Violent predator trial set for sex offender who attacked young girls

Violent predator trial set for sex offender who attacked young girls »Play Video

ATTORNEY GENERAL NEWS RELEASE -- Benton County Superior Court Judge Carrie Runge set an October 2014 trial to determine whether convicted sex offender Stephen Robinson is a sexually violent predator.

Robinson, 56, was convicted of sexually violent offenses against young girls in Benton County in 1984 and again in Denver County, Colo. in 1999.  He was scheduled for release from the Walla Walla Penitentiary on July 26, 2013, but was transported to the state’s Special Commitment Center pending today’s hearing.

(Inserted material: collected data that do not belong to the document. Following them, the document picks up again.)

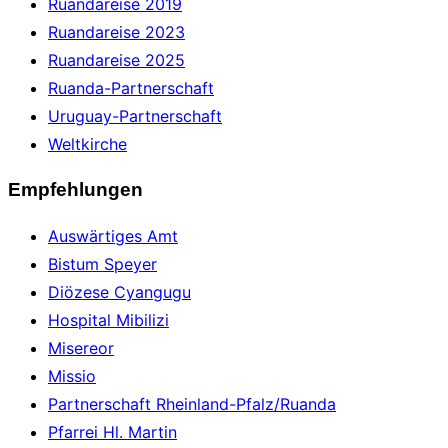
Ruandareise 2019
Ruandareise 2023
Ruandareise 2025
Ruanda-Partnerschaft
Uruguay-Partnerschaft
Weltkirche
Empfehlungen
Auswärtiges Amt
Bistum Speyer
Diözese Cyangugu
Hospital Mibilizi
Misereor
Missio
Partnerschaft Rheinland-Pfalz/Ruanda
Pfarrei Hl. Martin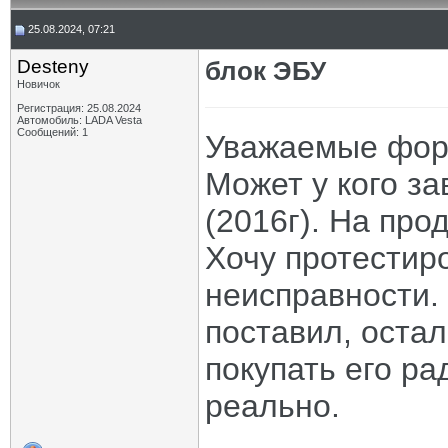
25.08.2024, 07:21
Desteny
блок ЭБУ
Новичок
Регистрация: 25.08.2024
Автомобиль: LADA Vesta
Сообщений: 1
Уважаемые форм
Может у кого за
(2016г). На про
Хочу протестир
неисправности. 
поставил, остал
покупать его рад
реально.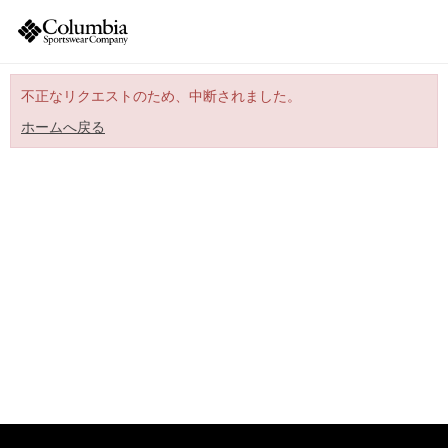
不正なリクエストのため、中断されました。
ホームへ戻る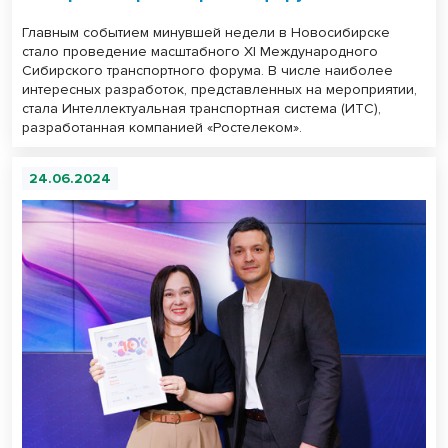
Главным событием минувшей недели в Новосибирске
стало проведение масштабного ХI Международного
Сибирского транспортного форума. В числе наиболее
интересных разработок, представленных на мероприятии,
стала Интеллектуальная транспортная система (ИТС),
разработанная компанией «Ростелеком».
24.06.2024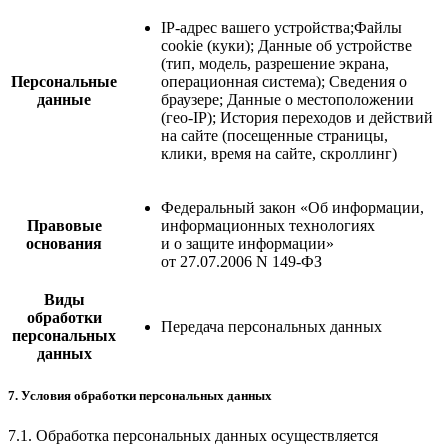
IP-адрес вашего устройства;Файлы
cookie (куки); Данные об устройстве
(тип, модель, разрешение экрана,
Персональные
операционная система); Сведения о
данные
браузере; Данные о местоположении
(гео-IP); История переходов и действий
на сайте (посещенные страницы,
клики, время на сайте, скроллинг)
Федеральный закон «Об информации,
Правовые
информационных технологиях
основания
и о защите информации»
от 27.07.2006 N 149-ФЗ
Виды
обработки
Передача персональных данных
персональных
данных
7. Условия обработки персональных данных
7.1. Обработка персональных данных осуществляется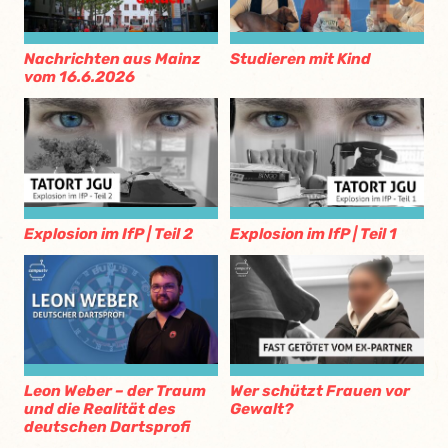
Nachrichten aus Mainz
Studieren mit Kind
vom 16.6.2026
Explosion im IfP | Teil 2
Explosion im IfP | Teil 1
Leon Weber – der Traum
Wer schützt Frauen vor
und die Realität des
Gewalt?
deutschen Dartsprofi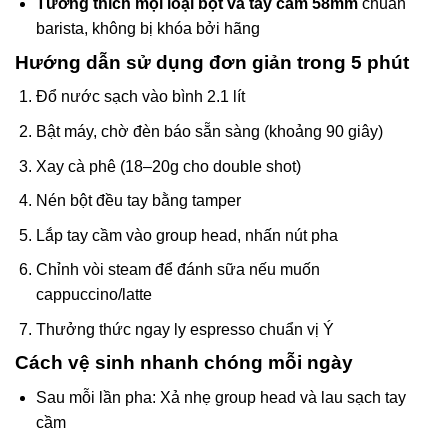
Tương thích mọi loại bột và tay cầm 58mm
chuẩn
barista, không bị khóa bởi hãng
Hướng dẫn sử dụng đơn giản trong 5 phút
Đổ nước sạch vào bình 2.1 lít
Bật máy, chờ đèn báo sẵn sàng (khoảng 90 giây)
Xay cà phê (18–20g cho double shot)
Nén bột đều tay bằng tamper
Lắp tay cầm vào group head, nhấn nút pha
Chỉnh vòi steam để đánh sữa nếu muốn
cappuccino/latte
Thưởng thức ngay ly espresso chuẩn vị Ý
Cách vệ sinh nhanh chóng mỗi ngày
Sau mỗi lần pha: Xả nhẹ group head và lau sạch tay
cầm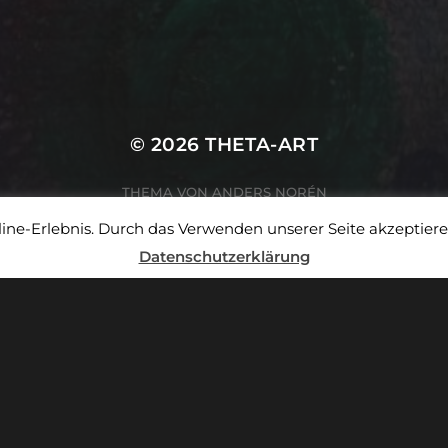
© 2026
THETA-ART
THEMA VON
ANDERS NORÉN
ne-Erlebnis. Durch das Verwenden unserer Seite akzeptiere
Datenschutzerklärung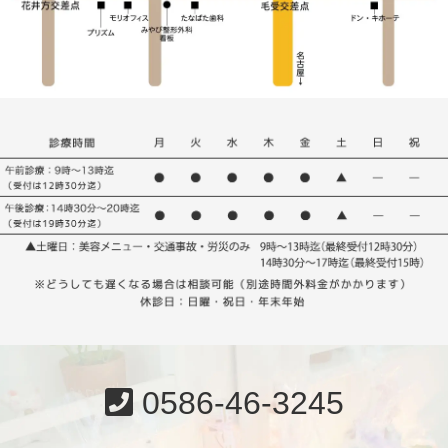
0586-46-3245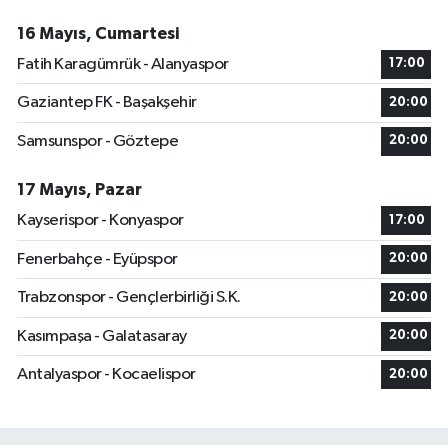
16 Mayıs, Cumartesi
Fatih Karagümrük - Alanyaspor
17:00
Gaziantep FK - Başakşehir
20:00
Samsunspor - Göztepe
20:00
17 Mayıs, Pazar
Kayserispor - Konyaspor
17:00
Fenerbahçe - Eyüpspor
20:00
Trabzonspor - Gençlerbirliği S.K.
20:00
Kasımpaşa - Galatasaray
20:00
Antalyaspor - Kocaelispor
20:00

The Attorney General’s Office SVP Unit alleges Robinson suffers from specific mental abnormalties and/or personality disorders that cause him to have serious difficulty in controlling his dangerous behavior and make him like to engage in predatory acts of sexual violence unless confined to a secure facility, namely the state’s Special Commitment Center on McNeil Island.

Robinson acknowledged to the state's evaluator having many additional victims and indicated to the evaluator he would continue to offend if released.

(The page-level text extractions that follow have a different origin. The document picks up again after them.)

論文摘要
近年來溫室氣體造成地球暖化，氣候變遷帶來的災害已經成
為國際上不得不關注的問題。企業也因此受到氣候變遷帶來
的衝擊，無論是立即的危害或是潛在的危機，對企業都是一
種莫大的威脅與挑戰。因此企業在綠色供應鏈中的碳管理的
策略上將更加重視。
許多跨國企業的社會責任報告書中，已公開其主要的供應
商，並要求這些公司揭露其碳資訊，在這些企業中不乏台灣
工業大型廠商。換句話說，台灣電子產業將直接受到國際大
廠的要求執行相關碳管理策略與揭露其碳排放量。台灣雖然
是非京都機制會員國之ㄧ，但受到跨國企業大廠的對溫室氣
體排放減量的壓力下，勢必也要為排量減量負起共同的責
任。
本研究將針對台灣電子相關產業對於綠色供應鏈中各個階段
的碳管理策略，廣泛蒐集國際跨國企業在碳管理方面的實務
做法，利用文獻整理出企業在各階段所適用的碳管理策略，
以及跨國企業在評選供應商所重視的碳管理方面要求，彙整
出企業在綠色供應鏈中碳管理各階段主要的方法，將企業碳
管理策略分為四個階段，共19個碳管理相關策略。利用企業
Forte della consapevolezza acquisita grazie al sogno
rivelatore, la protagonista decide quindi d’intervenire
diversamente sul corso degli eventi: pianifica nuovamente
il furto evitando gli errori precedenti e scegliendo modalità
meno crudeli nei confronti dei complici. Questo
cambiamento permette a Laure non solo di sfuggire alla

“The expert attorneys in my sexually violent predator unit work hard to protect children and communities from dangerous sexual predators using the state’s civil commitment laws,” said Attorney General Bob Ferguson.

Robinson will now be detained at the state’s Special Commitment Center until his October 2014 trial. At trial, either a judge or jury will decide whether or not he meets the SVP criteria. If the judge or jury determines he is a sexually violent predator, Robinson will be confined indefinitely at the Special Commitment Center.

In 1990, Washington became the first state in the nation to pass a law permitting the involuntary civil commitment of sex offenders after they have served their criminal sentences. The Attorney General’s SVP Unit was established shortly thereafter.

The law allows the state to civilly commit to a secure facility sexually violent predators who, because of a mental abnormality and/or personality disorder, are proven likely to commit predatory acts of sexual violence if not confined.
 
The AGO SVP unit is responsible for prosecuting sex predator cases for 38 of Washington’s 39 counties (King County being the exception). In Fiscal Year 2013, the unit tried 19 cases, won 16 civil commitments and secured one recommitment. One trial ended in a hung jury and one offender was found by a jury not to meet criteria to be committed as a sexually violent predator.
 
As of September 2013, approximately 293 sexually violent predators are civilly committed in Washington state.